To wszystko, co mi przychodzi na myśl...

JaDo napisał(a):

..a ja mam takie pytanko: jak uskutecznić to przeniesienie pamięci podręcznej na inny dysk.Podejrzewam,że gdzieś trzeba by było, "poprawić" jakiś wpis.Szukałem w tych .ini ale nie znalazłem.

Tak sobie działałem czas jakiś bez tego keszowania ale strasznie mi się zmula RAM.Mam tylko 196MB-100MHz.W pewnych momentach mam blisko 100MB samej Opery.W ogóle czasami nie chce mi "wyjść" z RAM-u po zamknęciu.Teraz od jakiejś godzinki mam 20MB pamięci podręcznej.Stronki ładują się szybciej,szczególnie te na których jestem co 15-30 min.

Mam nowy szybszy dysk i tam bym sobie to chciał przerzucić razem z wirtualną.

PS.Nie wiem o co chodzi ale tak-pod profile w postach mam teraz przycisk GO.To samo pod datą postu.W smilies mam wielkie czerwone N jak w avatarze Nasty-ego.To jest smile.gif.Czyli w postach mi się tez tak wyświetla.A na dole topicu mam dwa rzędy świętych mikołajów.Nie,nie nic nie piłem.... .Jeszcze jeden smilies wyświetla mi się jako biały podłużny pasek ->idea.gif .

7.54u2 java 1.5.01 WinXP Pro

ps.2 jak sobie odświeżyłem forum to te "goły" zniknęły.Pokazała się tez cała plejada smilies.Wcześniej ich nie było.Czyli chyba wszystko już oki.

andol napisał(a):

Originally posted by JaDo
..a ja mam takie pytanko: jak uskutecznić to przeniesienie pamięci podręcznej na inny dysk.



Np. http://my.opera.com/forums/showthread.php?s=&threadid=32279&highlight=cache4

(Hasło kluczowe: cache4)

JaDo napisał(a):

..hehe "zwycięstwo"! up party sing drunk .To mi się podoba.Dziękuję.

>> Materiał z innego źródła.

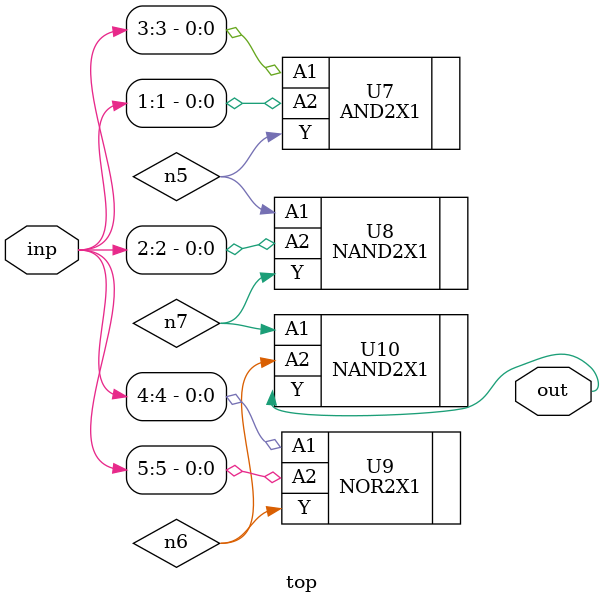
<source format=sv>


module top ( inp, out );
  input [5:0] inp;
  output out;
  wire   n5, n6, n7;

  AND2X1 U7 ( .A1(inp[3]), .A2(inp[1]), .Y(n5) );
  NAND2X1 U8 ( .A1(n5), .A2(inp[2]), .Y(n7) );
  NOR2X1 U9 ( .A1(inp[4]), .A2(inp[5]), .Y(n6) );
  NAND2X1 U10 ( .A1(n7), .A2(n6), .Y(out) );
endmodule


</source>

A ten "stary" cache?Zostawić,wywalić?

Oczywiście zamknąłem Operę przed tą operacją...ale wszedłem jeszcze do menedżera zadań a ona se tam siedzi w najlepsze bigeyes ... .No to ciach.Mam to od wersji 7.54.W 7.23 nie miałem takiego problemu.Ale wtedy miałem np. skórkę native a teraz jakiegoś Emila.Może to to?.Sam nie wiem.

ps.Hmm ... jak przyszło powiadomienie o odp., kliknąłem i znowu miałem to wielkie czerwone "N".... .Odświeżanko i spoko.

Pozdrawiam

andol napisał(a):

Originally posted by JaDo
i znowu miałem to wielkie czerwone "N".... .Odświeżanko i spoko.



Spotkało mnie coś podobnego 2 razy w życiu. wink
To jakiś "przejściowy" problem z indeksem cache'u.